Gershwin's Piano Concerto in F is, in comparison, more conventional, though the distinctively Gershwinesque strings give it character.  Serebrier brings out the spikey tension in the introduction, which is answered by the piano, (Leopold Godowski III)  developing a smoother line. The second movemnent is a nocturne that grows more intense as it proceeds.  Serebrier shapes the finale, marked molto agitato - con brio. so it seems to burst with suppressed energy.  Alexander Glazunov was present at the premiere, in December 1928, Damrosch having sensed a Russian context to the concerto. But it is woth noting that Serebrier is one of the finest Glazunov conductors, and has recorded the complete symphonies with this orchestra, the Royal Scottish National, and with the Russian National Orchestra.  
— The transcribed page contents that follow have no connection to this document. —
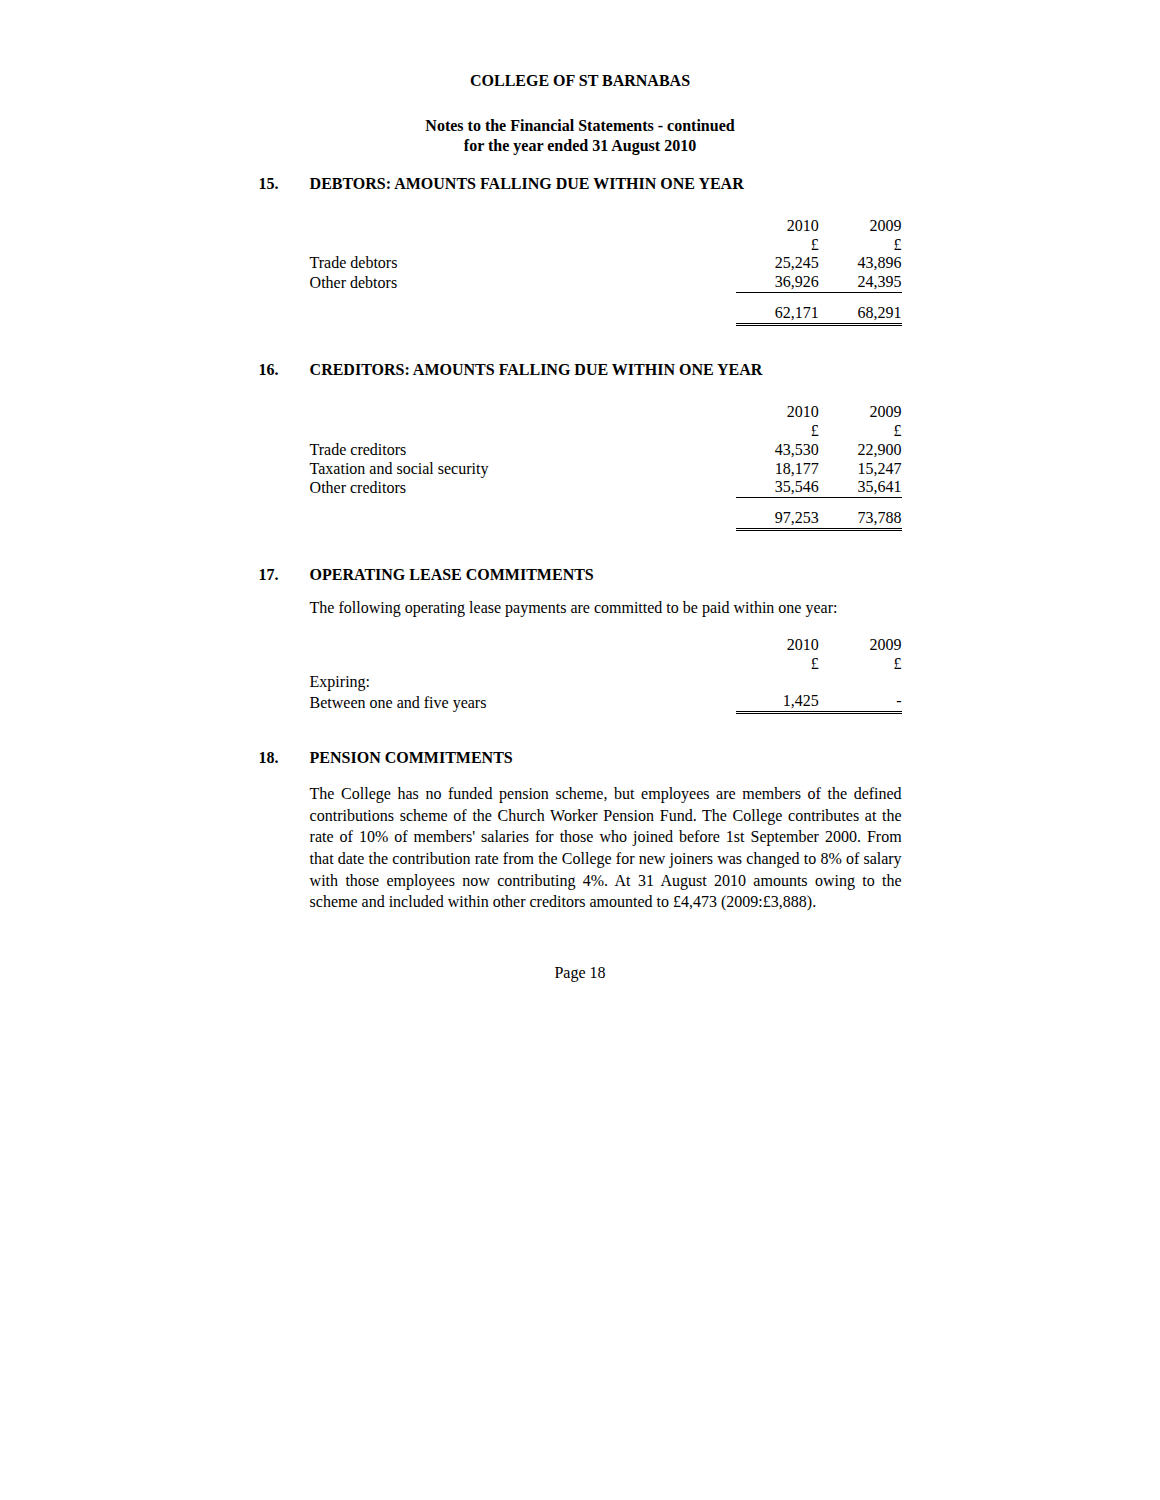COLLEGE OF ST BARNABAS
Notes to the Financial Statements - continued
for the year ended 31 August 2010
15.
DEBTORS: AMOUNTS FALLING DUE WITHIN ONE YEAR
| | | 2010 | 2009 |
| | | £ | £ |
| Trade debtors | | 25,245 | 43,896 |
| Other debtors | | 36,926 | 24,395 |
| | | 62,171 | 68,291 |
16.
CREDITORS: AMOUNTS FALLING DUE WITHIN ONE YEAR
| | | 2010 | 2009 |
| | | £ | £ |
| Trade creditors | | 43,530 | 22,900 |
| Taxation and social security | | 18,177 | 15,247 |
| Other creditors | | 35,546 | 35,641 |
| | | 97,253 | 73,788 |
17.
OPERATING LEASE COMMITMENTS
The following operating lease payments are committed to be paid within one year:
| | | 2010 | 2009 |
| | | £ | £ |
| Expiring: | | | |
| Between one and five years | | 1,425 | - |
18.
PENSION COMMITMENTS
The College has no funded pension scheme, but employees are members of the defined contributions scheme of the Church Worker Pension Fund. The College contributes at the rate of 10% of members' salaries for those who joined before 1st September 2000. From that date the contribution rate from the College for new joiners was changed to 8% of salary with those employees now contributing 4%. At 31 August 2010 amounts owing to the scheme and included within other creditors amounted to £4,473 (2009:£3,888).
Page 18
Gershwin's Three Preludes were originally planned as an extended series of piano pieces, of which only three were published. On this recording, we hear Serebrier's transcription for orchestra. The piano still dominates, the orchestra extending and enhancing the line.  Serebrier is also a composer, whose first symphony impressed Stokowski so much that the older conductor invited the younger to join him as an Associate with the American Symphony Orchestra.  Although Gershwin's Lullaby, written when he was only 20 for a Broadway comedy, is little known. Serebrier orchestrated it at the request of Leopold Godowsky III. The new orchestration respects the repeated phrases, colouring them without overpowering what is effectively a miniature. It is included in this recording becaause it reflects the lullaby in the second Prelude.